[Exercise materials]
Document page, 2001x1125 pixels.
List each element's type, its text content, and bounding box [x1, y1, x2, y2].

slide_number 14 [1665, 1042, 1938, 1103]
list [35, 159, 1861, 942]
[/Exercise materials]
[Exercise materials]
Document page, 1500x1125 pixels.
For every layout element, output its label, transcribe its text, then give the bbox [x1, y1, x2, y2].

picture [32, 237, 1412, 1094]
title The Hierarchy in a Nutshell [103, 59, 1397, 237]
[/Exercise materials]
[Exercise materials]
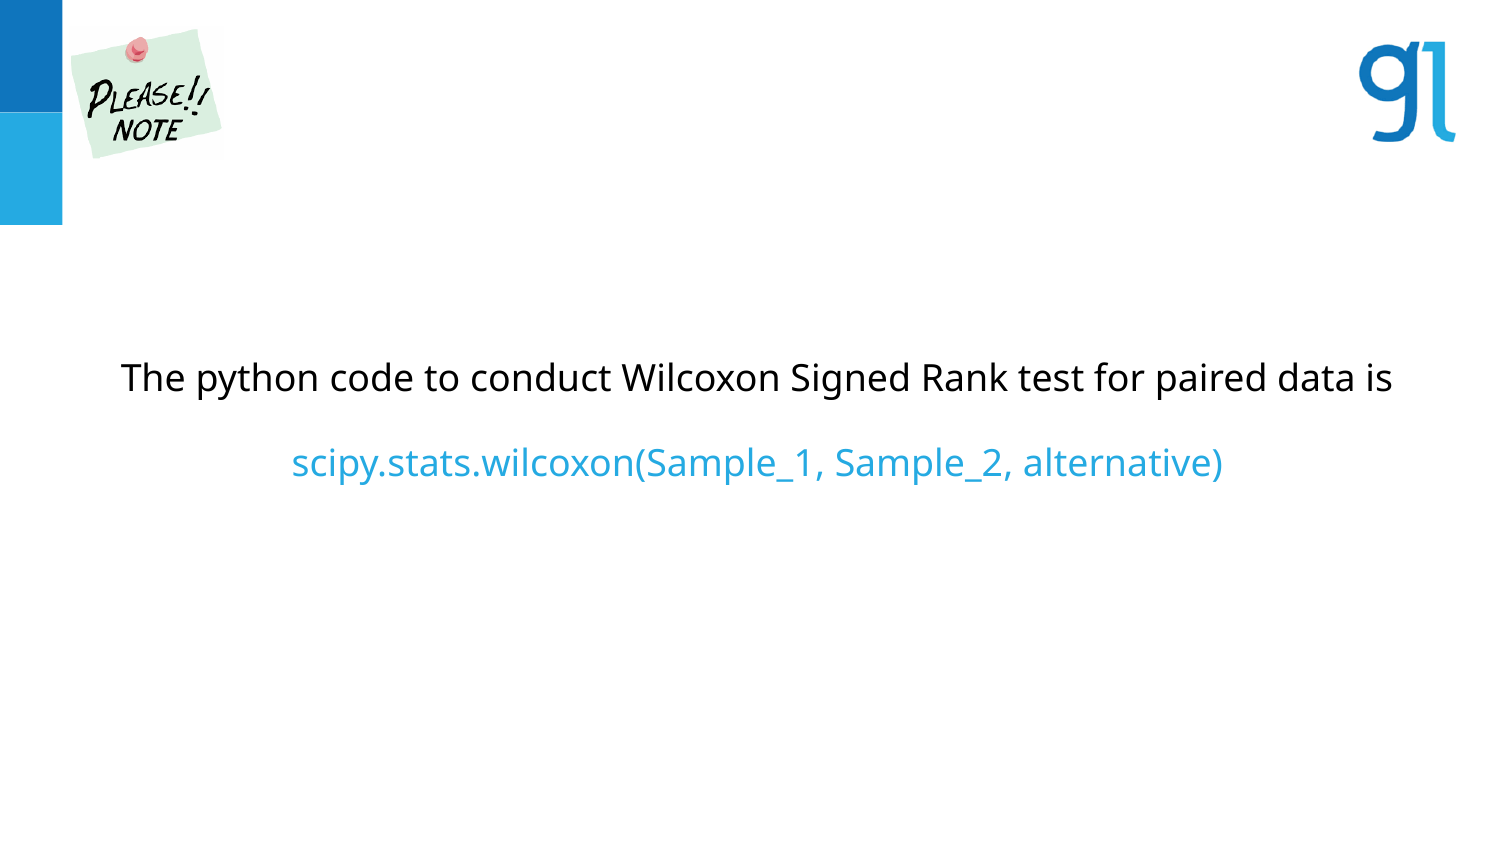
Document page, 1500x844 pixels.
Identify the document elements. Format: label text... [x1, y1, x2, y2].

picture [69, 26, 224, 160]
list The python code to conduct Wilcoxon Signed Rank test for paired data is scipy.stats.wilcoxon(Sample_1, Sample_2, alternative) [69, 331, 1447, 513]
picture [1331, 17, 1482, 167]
[/Exercise materials]
* _Exercise_: Which lines in the data above contain "page"? Show each one.

* _Written solution_:
Document page, 2001x1125 pixels.
Document page, 1500x1125 pixels.
Document page, 1500x844 pixels.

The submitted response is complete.